▶ DIRECTIONS FOR THIS TASK:
Write the next part of the forum reply about the Ceph pool whose placement groups landed on NVMe drives, starting after its final sentence.

▶ TEXT PROVIDED:
Hi Peter,
Not sure if you have got to the bottom of your problem,
but I seem to have found what might be a similar problem. I
recommend reading below, as there could be a potential hidden
problem.
Yesterday our cluster went into HEALTH_WARN state and
I noticed that one of my pg's was listed as 'activating'
and marked as 'inactive' and 'unclean'.
We also have a mixed OSD system - 768 HDDs and 16 NVMEs
with three crush rules for object placement: the default replicated_rule (I
never deleted it) and then two new ones for replicate_rule_hdd
and replicate_rule_nvme.
Running a query on the pg (in my case pg 15.792) did not
yield anything out of place, except for it telling me that
that it's state was '
activating' (that's not even a pg
state:
pg states) and
made me slightly alarmed.
The bits of information that alerted me to the issue where:
1. Running 'ceph pg dump'
and finding the 'activating' pg showed the following
information:
15.792 activating
[4,724,242] #for pool 15 pg there are osds 4,724,242
2. Running 'ceph osd
tree | grep 'osd.4 ' and getting the following information:
4 nvme osd.4
3. Now checking what pool 15 is by running 'ceph osd pool ls detail':
pool 15
'default.rgw.data' replicated size 3 min_size 2
crush_rule 1
These three bits of information made me realise what was
going on:
- OSD 4,724,242 are all nvmes
- Pool 15 should obey crush_rule 1 (replicate_rule_hdd)
- Pool 15 has pgs that use nvmes!
So it turns out in my case pool 15 has osds in all the
nvmes!

▶ SUPPLIED MATERIAL:
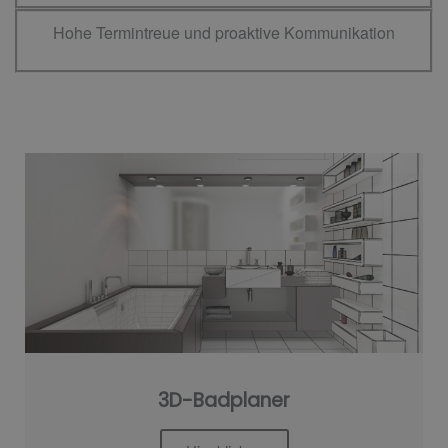
Hohe Termintreue und proaktive Kommunikation
3D-Badplaner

▶ FINAL ANSWER:
To test a fix to mimic the problem again - I executed the
following command: 'ceph osd
pg-upmap-items 15.792 4 22 724 67 76 242'
It remap the osds
used by the 'activating' pg and my cluster status when back
to HEALTH_OK and the pg went back to normal making
the cluster appear healthy.
Luckily for me we've not put the cluster into production so
I'll just blow away the pool and recreate it.
What I've not yet
figured out is how this happened.
The steps (I
think) I took where:
- Run ceph-ansible and 'default.rgw.data' pool was created
automatically.
- I think I then
increased the pg count.
- Create a new rule: ceph
osd crush rule create-replicated replicated_rule_hdd
default host hdd
- Move pool to
new rule: ceph
osd pool set default.rgw.data crush_rule
replicated_rule_hdd
I don't know what the expected behaviour of the set command
is, so I'm planing to see if I can recreate the problem on a
test cluster to see which part of the process created the
problem. Perhaps I should have first migrated to the new rule
before increasing the pgs.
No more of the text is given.